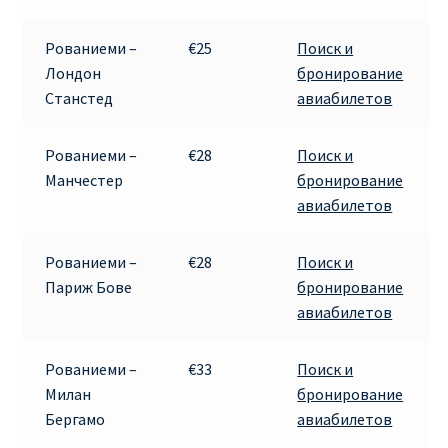
ПРАВИЛА RYANAIR В АЭРОПОРТУ И НА БОРТУ
Рованиеми –
€25
Поиск и
Лондон
бронирование
ПРАВИЛА ПРОВОЗА БАГАЖА RYANAIR
Станстед
авиабилетов
ПУТЕШЕСТВИЕ С ДЕТЬМИ И МЛАДЕНЦАМИ
Рованиеми –
€28
Поиск и
РЕЙСАМИ RYANAIR
Манчестер
бронирование
авиабилетов
РЕГИСТРАЦИЯ НА РЕЙС И ДОКУМЕНТЫ ДЛЯ
ПУТЕШЕСТВИЯ РЕЙСАМИ RYANAIR
Рованиеми –
€28
Поиск и
Париж Бове
бронирование
Информация по бронированию билетов Ryanair
авиабилетов
КАК НАЙТИ ДЕШЕВЫЙ БИЛЕТ
Рованиеми –
€33
Поиск и
Милан
бронирование
Кипр
Бергамо
авиабилетов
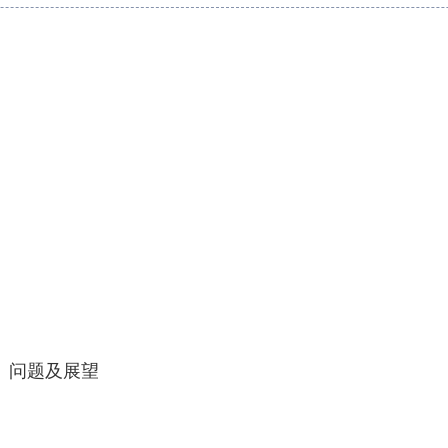
、问题及展望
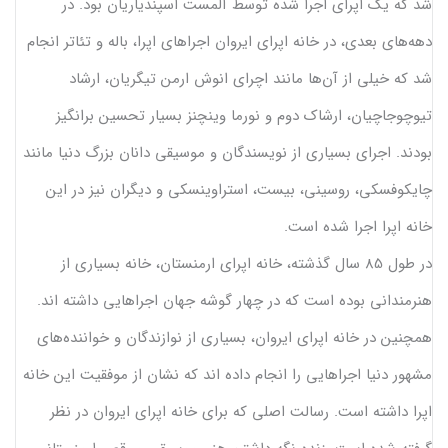
شد که یک اپرای اجرا شده توسط آلمست اسپندیاریان بود. در
دهه‌های بعدی، در خانه اپرای ایروان اجراهای اپرا، باله و تئاتر انجام
شد که خیلی از آن‌ها مانند اچرای انوش ارمن تیگریان، ارشاد
تیوچوجاچیان، ارشاک دوم و نورما وینچنز بسیار تحسین برانگیز
بودند. اجرای بسیاری از نویسندگان و موسیقی دانان بزرگ دنیا مانند
چایکوفسکی، روسینی، بیست، استراوینسکی و دیگران نیز در این
خانه اپرا اجرا شده است.
در طول 85 سال گذشته، خانه اپرای ارمنستان، خانه بسیاری از
هنرمندانی بوده است که در چهار گوشه جهان اجراهایی داشته اند.
همچنین در خانه اپرای ایروان، بسیاری از نوازندگان و خواننده‌های
مشهور دنیا اجراهایی را انجام داده اند که نشان از موفقیت این خانه
اپرا داشته است. رسالت اصلی که برای خانه اپرای ایروان در نظر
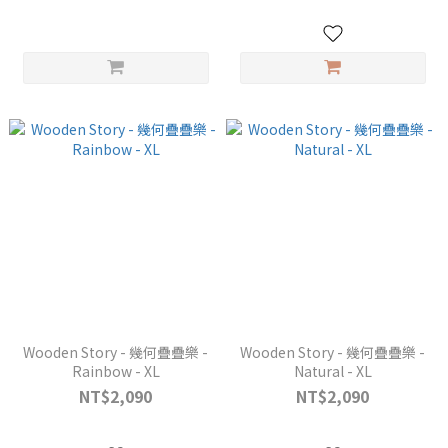
Wooden Story - 幾何疊疊樂 -
Wooden Story - 幾何疊疊樂 -
Rainbow - XL
Natural - XL
NT$2,090
NT$2,090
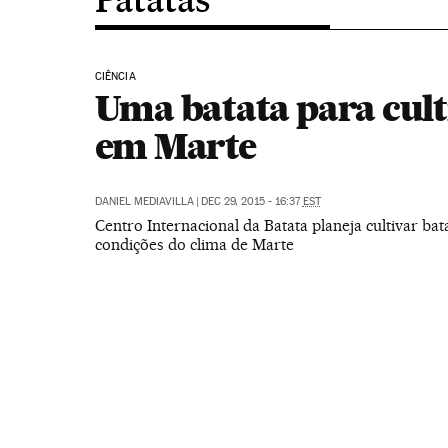
CIÊNCIA
Uma batata para cult
em Marte
DANIEL MEDIAVILLA
|
DEC 29, 2015 - 16:37
EST
Centro Internacional da Batata planeja cultivar bat
condições do clima de Marte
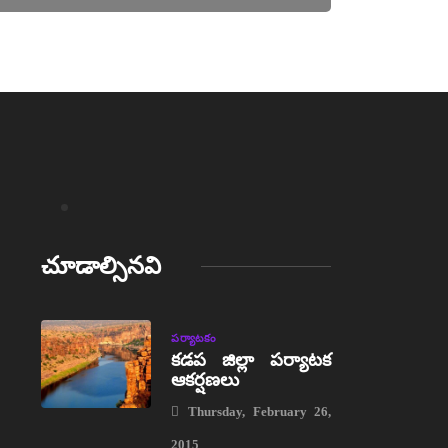
చూడాల్సినవి
పర్యాటకం
కడప జిల్లా పర్యాటక
ఆకర్షణలు
Thursday, February 26,
2015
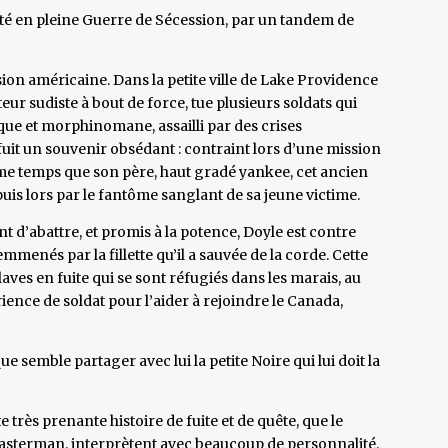
lité en pleine Guerre de Sécession, par un tandem de
sion américaine. Dans la petite ville de Lake Providence
eur sudiste à bout de force, tue plusieurs soldats qui
que et morphinomane, assailli par des crises
 fuit un souvenir obsédant : contraint lors d’une mission
ême temps que son père, haut gradé yankee, cet ancien
puis lors par le fantôme sanglant de sa jeune victime.
t d’abattre, et promis à la potence, Doyle est contre
menés par la fillette qu’il a sauvée de la corde. Cette
es en fuite qui se sont réfugiés dans les marais, au
ence de soldat pour l’aider à rejoindre le Canada,
e semble partager avec lui la petite Noire qui lui doit la
très prenante histoire de fuite et de quête, que le
asterman, interprètent avec beaucoup de personnalité.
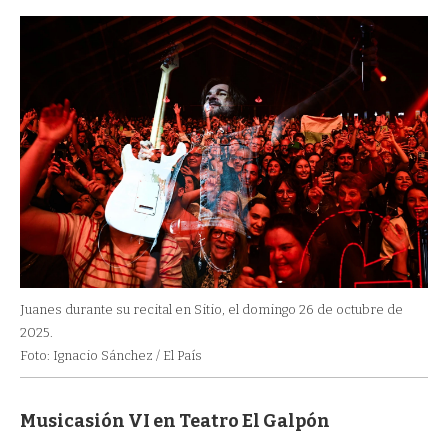
Juanes durante su recital en Sitio, el domingo 26 de octubre de
2025.
Foto: Ignacio Sánchez / El País
Musicasión VI en Teatro El Galpón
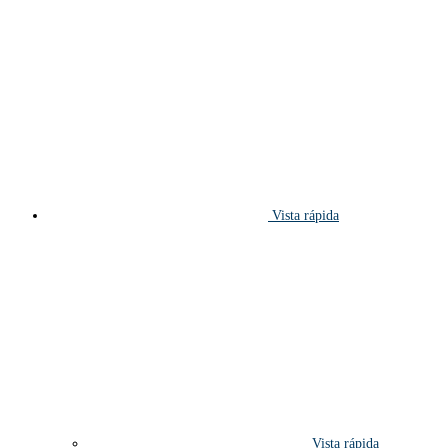
Vista rápida
Vista rápida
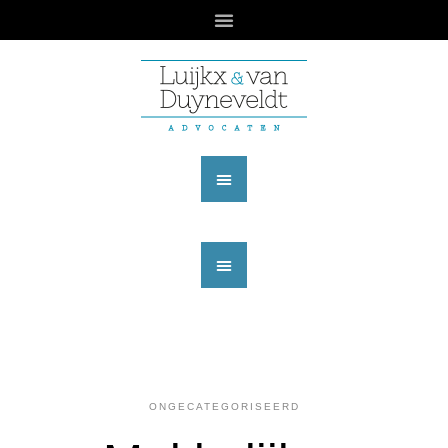
ONGECATEGORISEERD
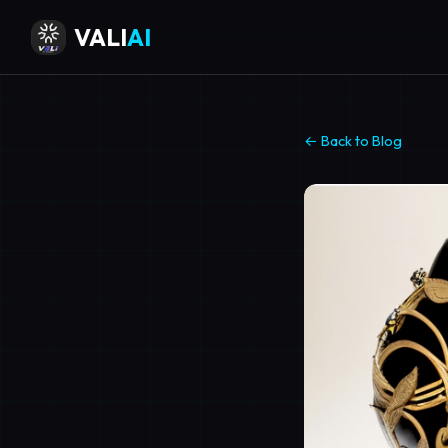
VALI
AI
← Back to Blog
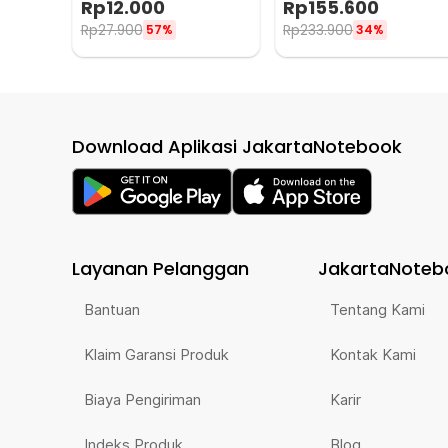
Rp
12.000
Rp
155.600
LC1
F456
Rp
27.900
Rp
233.900
57%
34%
Download Aplikasi JakartaNotebook
Layanan Pelanggan
JakartaNoteb
Bantuan
Tentang Kami
Klaim Garansi Produk
Kontak Kami
Biaya Pengiriman
Karir
Indeks Produk
Blog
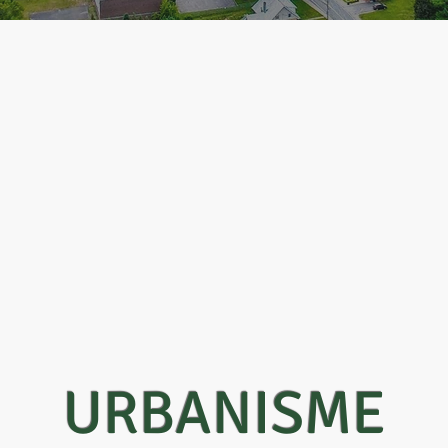
URBANISME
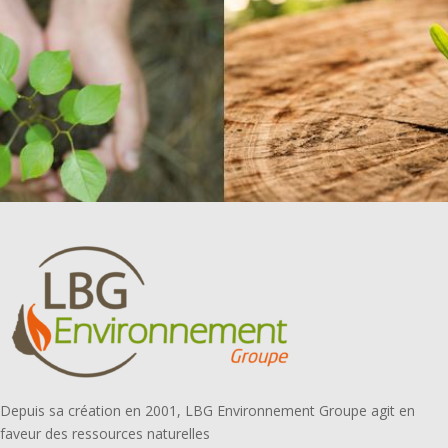
Depuis sa création en 2001, LBG Environnement Groupe agit en
faveur des ressources naturelles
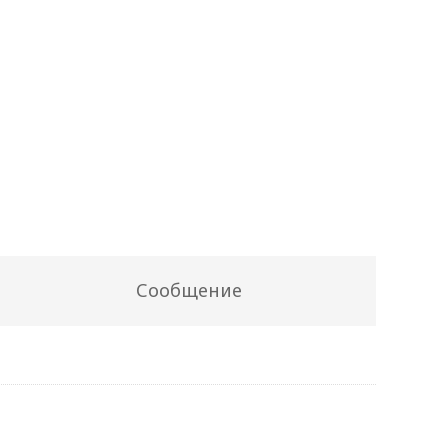
Сообщение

* **WORK REQUIRED**:
Count the lines in the material above that contain the string "انجام", and reply with the number alone.

* **SOLUTION TO THE PROBLEM**:
2